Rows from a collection
□ □ □ □

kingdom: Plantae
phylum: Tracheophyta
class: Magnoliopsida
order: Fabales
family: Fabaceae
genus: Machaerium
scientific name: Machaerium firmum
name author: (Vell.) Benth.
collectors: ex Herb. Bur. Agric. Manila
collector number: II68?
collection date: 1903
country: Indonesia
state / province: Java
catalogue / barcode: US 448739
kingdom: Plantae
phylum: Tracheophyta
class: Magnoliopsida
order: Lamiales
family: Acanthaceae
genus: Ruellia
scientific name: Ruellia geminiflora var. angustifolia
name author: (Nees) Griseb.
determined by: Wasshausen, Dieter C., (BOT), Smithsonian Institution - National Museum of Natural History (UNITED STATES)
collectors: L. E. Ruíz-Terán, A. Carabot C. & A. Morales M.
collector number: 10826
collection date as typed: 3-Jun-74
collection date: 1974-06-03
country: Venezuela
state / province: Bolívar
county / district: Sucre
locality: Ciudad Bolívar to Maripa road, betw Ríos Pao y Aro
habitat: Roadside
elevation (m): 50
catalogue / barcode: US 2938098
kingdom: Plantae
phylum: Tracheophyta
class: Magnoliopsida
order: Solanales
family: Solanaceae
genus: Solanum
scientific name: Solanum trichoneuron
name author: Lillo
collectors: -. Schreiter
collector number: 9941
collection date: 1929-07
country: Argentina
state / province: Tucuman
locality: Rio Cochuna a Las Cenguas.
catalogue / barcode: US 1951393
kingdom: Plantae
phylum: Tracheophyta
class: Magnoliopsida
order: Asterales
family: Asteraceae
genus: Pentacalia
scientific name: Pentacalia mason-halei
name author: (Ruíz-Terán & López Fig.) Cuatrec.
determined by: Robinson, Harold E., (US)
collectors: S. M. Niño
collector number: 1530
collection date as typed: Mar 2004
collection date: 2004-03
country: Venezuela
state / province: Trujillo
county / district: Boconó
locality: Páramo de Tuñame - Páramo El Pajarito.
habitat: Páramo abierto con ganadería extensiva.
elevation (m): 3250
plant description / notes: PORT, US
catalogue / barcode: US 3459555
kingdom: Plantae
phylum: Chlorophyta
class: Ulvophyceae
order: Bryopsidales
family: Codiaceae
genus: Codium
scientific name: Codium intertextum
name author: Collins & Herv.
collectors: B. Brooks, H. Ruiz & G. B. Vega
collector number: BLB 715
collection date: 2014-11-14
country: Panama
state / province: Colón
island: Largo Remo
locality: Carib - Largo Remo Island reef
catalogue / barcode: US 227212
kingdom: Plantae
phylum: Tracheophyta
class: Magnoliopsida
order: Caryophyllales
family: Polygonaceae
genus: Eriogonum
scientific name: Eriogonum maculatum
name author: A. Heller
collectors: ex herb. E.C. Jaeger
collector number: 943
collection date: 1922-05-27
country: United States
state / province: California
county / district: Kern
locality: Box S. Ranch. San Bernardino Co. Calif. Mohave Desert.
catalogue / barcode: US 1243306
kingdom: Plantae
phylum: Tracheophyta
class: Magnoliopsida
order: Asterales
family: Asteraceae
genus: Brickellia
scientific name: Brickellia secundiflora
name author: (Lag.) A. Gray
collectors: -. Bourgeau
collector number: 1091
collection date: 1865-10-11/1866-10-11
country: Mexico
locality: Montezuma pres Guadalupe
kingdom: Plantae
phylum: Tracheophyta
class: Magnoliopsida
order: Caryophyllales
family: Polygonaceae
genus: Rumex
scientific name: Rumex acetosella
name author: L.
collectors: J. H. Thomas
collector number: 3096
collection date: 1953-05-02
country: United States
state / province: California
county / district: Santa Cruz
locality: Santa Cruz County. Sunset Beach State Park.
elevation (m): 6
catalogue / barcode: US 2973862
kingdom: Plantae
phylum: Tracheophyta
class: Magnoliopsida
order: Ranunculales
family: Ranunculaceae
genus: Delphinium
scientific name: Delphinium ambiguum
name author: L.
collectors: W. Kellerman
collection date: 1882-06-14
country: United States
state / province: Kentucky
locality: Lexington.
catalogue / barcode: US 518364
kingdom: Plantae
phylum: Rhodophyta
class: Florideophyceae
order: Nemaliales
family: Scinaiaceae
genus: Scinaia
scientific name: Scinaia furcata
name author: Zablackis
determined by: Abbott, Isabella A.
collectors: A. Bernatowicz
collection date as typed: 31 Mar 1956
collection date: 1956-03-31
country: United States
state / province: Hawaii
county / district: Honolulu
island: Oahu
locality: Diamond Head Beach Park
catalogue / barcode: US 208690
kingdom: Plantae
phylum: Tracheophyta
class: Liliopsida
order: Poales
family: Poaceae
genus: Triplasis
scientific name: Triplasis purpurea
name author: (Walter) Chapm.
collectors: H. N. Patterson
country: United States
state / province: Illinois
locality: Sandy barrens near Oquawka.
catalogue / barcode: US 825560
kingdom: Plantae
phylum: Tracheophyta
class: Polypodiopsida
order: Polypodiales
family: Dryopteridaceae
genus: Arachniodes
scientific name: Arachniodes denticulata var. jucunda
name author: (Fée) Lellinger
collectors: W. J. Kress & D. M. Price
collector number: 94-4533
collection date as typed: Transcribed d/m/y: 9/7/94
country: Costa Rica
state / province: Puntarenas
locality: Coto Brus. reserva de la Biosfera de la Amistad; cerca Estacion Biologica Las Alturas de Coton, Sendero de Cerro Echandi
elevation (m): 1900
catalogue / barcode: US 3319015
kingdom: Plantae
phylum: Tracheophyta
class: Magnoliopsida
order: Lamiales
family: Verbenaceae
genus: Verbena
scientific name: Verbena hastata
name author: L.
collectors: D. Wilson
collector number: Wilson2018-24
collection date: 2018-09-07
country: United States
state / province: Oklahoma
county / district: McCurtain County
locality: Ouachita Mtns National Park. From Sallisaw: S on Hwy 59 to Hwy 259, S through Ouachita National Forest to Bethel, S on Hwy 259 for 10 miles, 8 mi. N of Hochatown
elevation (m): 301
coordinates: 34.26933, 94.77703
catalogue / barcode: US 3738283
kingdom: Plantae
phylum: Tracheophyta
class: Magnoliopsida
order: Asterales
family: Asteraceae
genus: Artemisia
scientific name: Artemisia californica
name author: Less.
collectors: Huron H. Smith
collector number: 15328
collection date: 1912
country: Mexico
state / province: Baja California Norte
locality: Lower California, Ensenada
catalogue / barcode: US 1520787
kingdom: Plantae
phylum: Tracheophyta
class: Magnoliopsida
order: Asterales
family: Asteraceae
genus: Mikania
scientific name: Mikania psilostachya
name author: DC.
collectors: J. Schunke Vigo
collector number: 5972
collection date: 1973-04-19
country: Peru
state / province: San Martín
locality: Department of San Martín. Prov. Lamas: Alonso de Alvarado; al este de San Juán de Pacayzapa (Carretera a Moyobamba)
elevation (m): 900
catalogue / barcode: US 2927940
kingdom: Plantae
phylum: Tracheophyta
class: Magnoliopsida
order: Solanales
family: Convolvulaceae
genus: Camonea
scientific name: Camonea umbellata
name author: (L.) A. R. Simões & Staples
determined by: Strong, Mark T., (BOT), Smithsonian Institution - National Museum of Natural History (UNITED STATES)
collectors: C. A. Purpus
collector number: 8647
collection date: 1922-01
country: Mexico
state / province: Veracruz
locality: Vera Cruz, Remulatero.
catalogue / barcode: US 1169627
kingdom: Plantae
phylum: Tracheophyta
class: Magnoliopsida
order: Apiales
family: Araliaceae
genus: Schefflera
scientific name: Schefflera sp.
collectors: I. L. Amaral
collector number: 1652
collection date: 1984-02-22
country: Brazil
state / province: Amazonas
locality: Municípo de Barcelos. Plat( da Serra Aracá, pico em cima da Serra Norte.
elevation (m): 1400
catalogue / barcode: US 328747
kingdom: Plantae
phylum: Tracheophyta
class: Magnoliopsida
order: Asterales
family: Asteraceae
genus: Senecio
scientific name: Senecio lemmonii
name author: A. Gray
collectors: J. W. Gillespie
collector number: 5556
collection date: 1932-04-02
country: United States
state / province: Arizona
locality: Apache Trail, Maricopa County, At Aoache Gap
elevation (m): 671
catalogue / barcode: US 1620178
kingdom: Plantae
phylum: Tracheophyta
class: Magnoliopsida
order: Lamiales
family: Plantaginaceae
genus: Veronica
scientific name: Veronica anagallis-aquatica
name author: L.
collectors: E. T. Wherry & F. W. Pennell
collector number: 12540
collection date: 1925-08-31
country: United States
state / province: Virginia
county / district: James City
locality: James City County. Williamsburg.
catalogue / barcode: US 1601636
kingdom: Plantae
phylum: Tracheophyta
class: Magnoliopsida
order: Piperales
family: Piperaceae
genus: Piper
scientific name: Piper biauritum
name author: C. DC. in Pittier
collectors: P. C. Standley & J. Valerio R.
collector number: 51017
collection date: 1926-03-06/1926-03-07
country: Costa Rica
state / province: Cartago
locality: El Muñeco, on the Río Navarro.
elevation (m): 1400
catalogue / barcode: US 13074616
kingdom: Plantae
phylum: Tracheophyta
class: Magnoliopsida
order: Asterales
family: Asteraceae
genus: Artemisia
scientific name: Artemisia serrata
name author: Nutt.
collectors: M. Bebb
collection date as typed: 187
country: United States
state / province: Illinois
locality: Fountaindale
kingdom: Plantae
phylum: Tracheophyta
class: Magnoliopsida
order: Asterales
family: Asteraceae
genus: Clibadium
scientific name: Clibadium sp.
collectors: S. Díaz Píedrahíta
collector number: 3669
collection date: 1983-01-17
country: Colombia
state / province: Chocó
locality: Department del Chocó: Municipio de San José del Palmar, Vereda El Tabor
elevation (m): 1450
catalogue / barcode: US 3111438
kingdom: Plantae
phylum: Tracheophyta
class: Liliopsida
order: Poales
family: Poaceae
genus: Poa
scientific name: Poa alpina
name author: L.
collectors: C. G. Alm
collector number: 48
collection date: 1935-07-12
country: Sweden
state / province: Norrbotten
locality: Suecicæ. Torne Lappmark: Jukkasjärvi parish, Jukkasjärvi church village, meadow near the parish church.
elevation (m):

□ □ □ □

Count the lines of the rows above that contain the string "California", and give only the number.

4